## ТЕКСТ ДЛЯ ЧТЕНИЯ
•••••

355 500 произведений, 25 200 авторов.

Электронная библиотека книг » Алексей Кольцов » Письма » Текст книги (страница 8)
Письма
  • Текст добавлен: 10 октября 2016, 04:18

Текст книги "Письма"


Автор книги: Алексей Кольцов



сообщить о нарушении

Текущая страница: 8 (всего у книги 14 страниц)

47
В. Г. Белинскому

15 августа 1840 г. Воронеж.

Милый Виссарион Григорьевич! Простите меня, что я долго так к вам не писал. Письмо ваше получил давно, и все сегодня-завтра, и это сегодня-завтра прошло до этих пор. Причина же самая обыкновенная. Люди так меня мучат, так отнимают время, что – целые дни проходят – я ничего не думаю, ни о дне завтрашнем, ни о деле настоящем. И, Боже мой! – какие люди глупые, пошлые, чванные и многоречивые; разговоры: курьи ли выражения, свиньи ли длиннопения, – не знаю. А время все-таки берут, и оно уходить, и уходит невозвратно. Вот и сегодня: и выбрал праздник, и очистил дело, и запер дверь; нашелся человек, отпер ее – и несколько часов ушло; насилу отделался. Не отпереть – стучат дьявольски; и как-то эти меня их разговоры начали сильнее тяготить, так что иногда в голове становится кружение.

•••••

## ДАННЫЕ
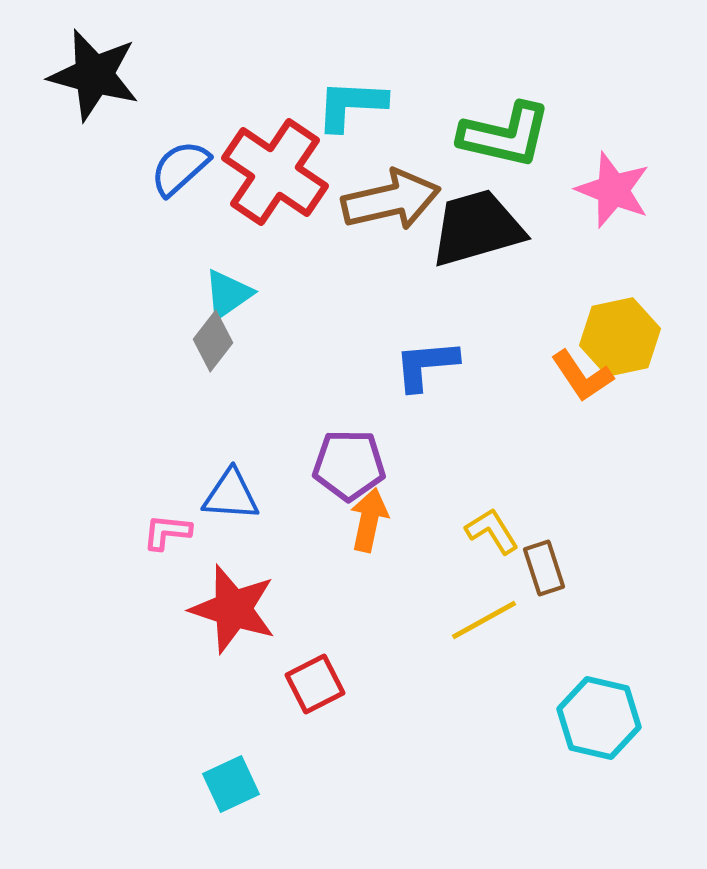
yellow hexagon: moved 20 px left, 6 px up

•••••

## ЗАДАНИЕ
Перепишите без изменений фрагмент письма к Белинскому: от слов «Текущая страница: 8» до слов «голове становится кружение.» включительно. Данные никак не связаны с письмом.

## ОТВЕТ
Текущая страница: 8 (всего у книги 14 страниц)

47
В. Г. Белинскому

15 августа 1840 г. Воронеж.

Милый Виссарион Григорьевич! Простите меня, что я долго так к вам не писал. Письмо ваше получил давно, и все сегодня-завтра, и это сегодня-завтра прошло до этих пор. Причина же самая обыкновенная. Люди так меня мучат, так отнимают время, что – целые дни проходят – я ничего не думаю, ни о дне завтрашнем, ни о деле настоящем. И, Боже мой! – какие люди глупые, пошлые, чванные и многоречивые; разговоры: курьи ли выражения, свиньи ли длиннопения, – не знаю. А время все-таки берут, и оно уходить, и уходит невозвратно. Вот и сегодня: и выбрал праздник, и очистил дело, и запер дверь; нашелся человек, отпер ее – и несколько часов ушло; насилу отделался. Не отпереть – стучат дьявольски; и как-то эти меня их разговоры начали сильнее тяготить, так что иногда в голове становится кружение.